── GIVEN RECORDS

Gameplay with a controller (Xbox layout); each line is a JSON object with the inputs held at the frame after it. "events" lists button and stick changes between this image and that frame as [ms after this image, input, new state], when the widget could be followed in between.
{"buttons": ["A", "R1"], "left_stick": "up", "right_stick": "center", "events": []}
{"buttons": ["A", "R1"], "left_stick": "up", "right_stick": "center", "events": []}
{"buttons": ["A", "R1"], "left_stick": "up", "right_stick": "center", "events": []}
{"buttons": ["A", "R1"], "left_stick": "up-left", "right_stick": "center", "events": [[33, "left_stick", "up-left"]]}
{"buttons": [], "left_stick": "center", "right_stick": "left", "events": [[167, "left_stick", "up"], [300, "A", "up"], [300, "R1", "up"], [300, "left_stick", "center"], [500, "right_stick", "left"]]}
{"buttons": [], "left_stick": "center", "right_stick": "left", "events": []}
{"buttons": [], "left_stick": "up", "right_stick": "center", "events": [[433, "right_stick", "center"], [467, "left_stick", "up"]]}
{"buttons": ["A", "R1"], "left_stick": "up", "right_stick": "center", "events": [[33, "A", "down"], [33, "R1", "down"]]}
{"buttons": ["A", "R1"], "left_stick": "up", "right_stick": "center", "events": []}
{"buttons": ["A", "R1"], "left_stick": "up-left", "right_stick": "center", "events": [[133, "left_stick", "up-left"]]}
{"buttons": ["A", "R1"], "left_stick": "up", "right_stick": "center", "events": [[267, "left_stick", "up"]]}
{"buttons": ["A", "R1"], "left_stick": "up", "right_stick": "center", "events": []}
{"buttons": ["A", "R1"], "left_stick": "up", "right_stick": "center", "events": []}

────

- **WORK ORDER**: Output all of the data again, exactly.

- **OUTPUT FOR THIS TASK**:
Gameplay with a controller (Xbox layout); each line is a JSON object with the inputs held at the frame after it. "events" lists button and stick changes between this image and that frame as [ms after this image, input, new state], when the widget could be followed in between.
{"buttons": ["A", "R1"], "left_stick": "up", "right_stick": "center", "events": []}
{"buttons": ["A", "R1"], "left_stick": "up", "right_stick": "center", "events": []}
{"buttons": ["A", "R1"], "left_stick": "up", "right_stick": "center", "events": []}
{"buttons": ["A", "R1"], "left_stick": "up-left", "right_stick": "center", "events": [[33, "left_stick", "up-left"]]}
{"buttons": [], "left_stick": "center", "right_stick": "left", "events": [[167, "left_stick", "up"], [300, "A", "up"], [300, "R1", "up"], [300, "left_stick", "center"], [500, "right_stick", "left"]]}
{"buttons": [], "left_stick": "center", "right_stick": "left", "events": []}
{"buttons": [], "left_stick": "up", "right_stick": "center", "events": [[433, "right_stick", "center"], [467, "left_stick", "up"]]}
{"buttons": ["A", "R1"], "left_stick": "up", "right_stick": "center", "events": [[33, "A", "down"], [33, "R1", "down"]]}
{"buttons": ["A", "R1"], "left_stick": "up", "right_stick": "center", "events": []}
{"buttons": ["A", "R1"], "left_stick": "up-left", "right_stick": "center", "events": [[133, "left_stick", "up-left"]]}
{"buttons": ["A", "R1"], "left_stick": "up", "right_stick": "center", "events": [[267, "left_stick", "up"]]}
{"buttons": ["A", "R1"], "left_stick": "up", "right_stick": "center", "events": []}
{"buttons": ["A", "R1"], "left_stick": "up", "right_stick": "center", "events": []}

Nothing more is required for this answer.